The Financial Conduct Authority has fined the Royal Bank of Scotland £5.6m for failing to adequately report on millions of financial transactions it made in the wholesale markets.
The FCA revealed in a statement that the investment bank failed to properly report 44.8 million transactions going through its systems between November 2007 and February 2013 due to the lack of adequate management and controls.
It added that it failed altogether to report 804,000 transactions between November 2007 and February 2012.
The regulator said that this amount represents 37% of relevant transactions carried out by RBS in this period, and breaches FCA rules on transaction reporting.
"Effective market surveillance depends on accurate and timely reporting of transactions. We have set out clear guidance on transaction reporting, backed up by extensive market monitoring, and we expect firms to get it right," said Tracey McDermott, the FCA's director of enforcement and financial crime.
"As well as a financial penalty, firms can expect to incur the cost of resubmitting historically incorrect reports. We will continue to take appropriate action against any firm that fails to meet our requirements."
Rooting Out Market Abuse
Clear and transparent transaction reporting is important for the investment banks and the regulator as it helps root out suspected market abuse, such as insider trading, rogue trading and market manipulation.
Transaction reporting tracks the lifecycle of a trade and therefore, for example, shows that the pricing, quantity, the counterparties (buyer, seller) and management approval, all tally up.
Most of the errors involved using an incorrect reference code made it "impossible" for the FCA systems to identify the counterparties to a transaction.

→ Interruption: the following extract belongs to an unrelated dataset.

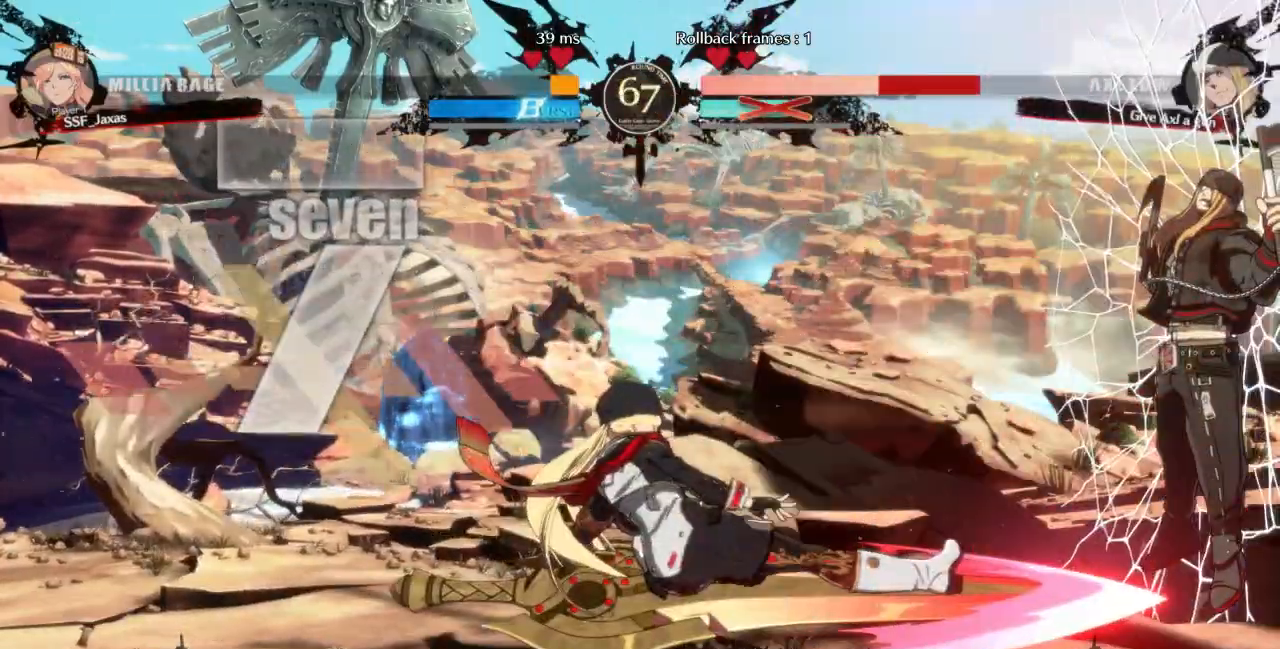
{"buttons": [], "events": [[33, "DPAD_DOWN", "down"], [133, "DPAD_RIGHT", "down"], [167, "DPAD_DOWN", "up"], [200, "DPAD_RIGHT", "up"], [233, "DPAD_DOWN", "down"], [267, "DPAD_RIGHT", "down"], [300, "DPAD_DOWN", "up"], [333, "DPAD_RIGHT", "up"], [367, "DPAD_DOWN", "down"], [400, "DPAD_RIGHT", "down"], [433, "DPAD_DOWN", "up"], [467, "TRIANGLE", "down"], [500, "DPAD_RIGHT", "up"], [500, "TRIANGLE", "up"]]}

While RBS has paid a bumper amount for the failure, it still received a 30% reduction of their fine, because it agreed to settle at an early stage of the investigation.
Without this discount, the fine would have been £8m.

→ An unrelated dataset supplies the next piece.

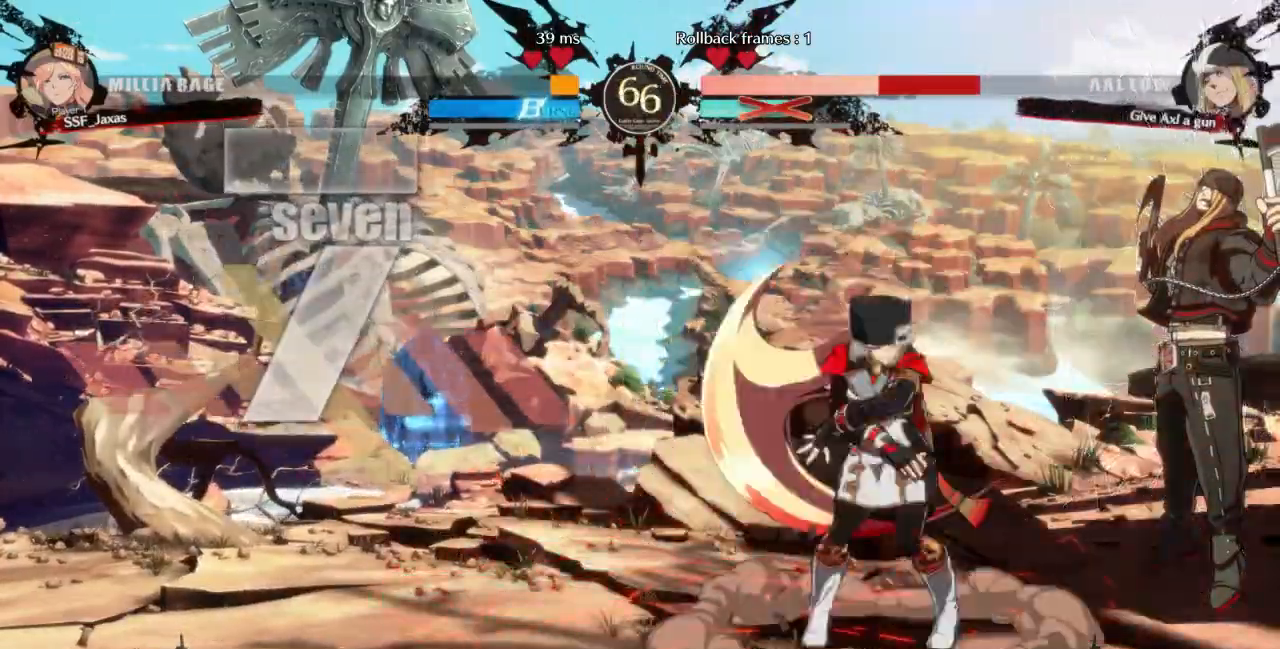
{"buttons": []}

The FCA, which took over from the Financial Services Authority (FSA) in April this year, said these "failures are particularly concerning because the FCA already provides extensive guidance to firms on how to submit and check these reports."
The watchdog has already taken action against seven other companies, including some of the world's biggest banks Barclays and Credit Suisse, for similar reporting errors.
RBS and Market Manipulation
In February this year, RBS agreed to pay £390m ($612m / €451m) to settle US and UK charges related to the manipulation of the benchmark lending rate known as Libor, as well as pleading guilty to a criminal charge of wire fraud from a Japanese subsidiary.
When RBS Securities Japan Limited pleaded guilty to one criminal charge of wire fraud, the bank entered what's called a deferred prosecution agreement under which it cooperates with the US Department of Justice, pay a $150m fine and have that charge and another antitrust charge deferred.
RBS was also ordered to pay an additional £87.5m to the FSA.
In April this year, Japan's Financial Services Agency ordered RBS' Tokyo-based investment bank to overhaul its compliance procedures, after the bank pleaded guilty to criminal charges.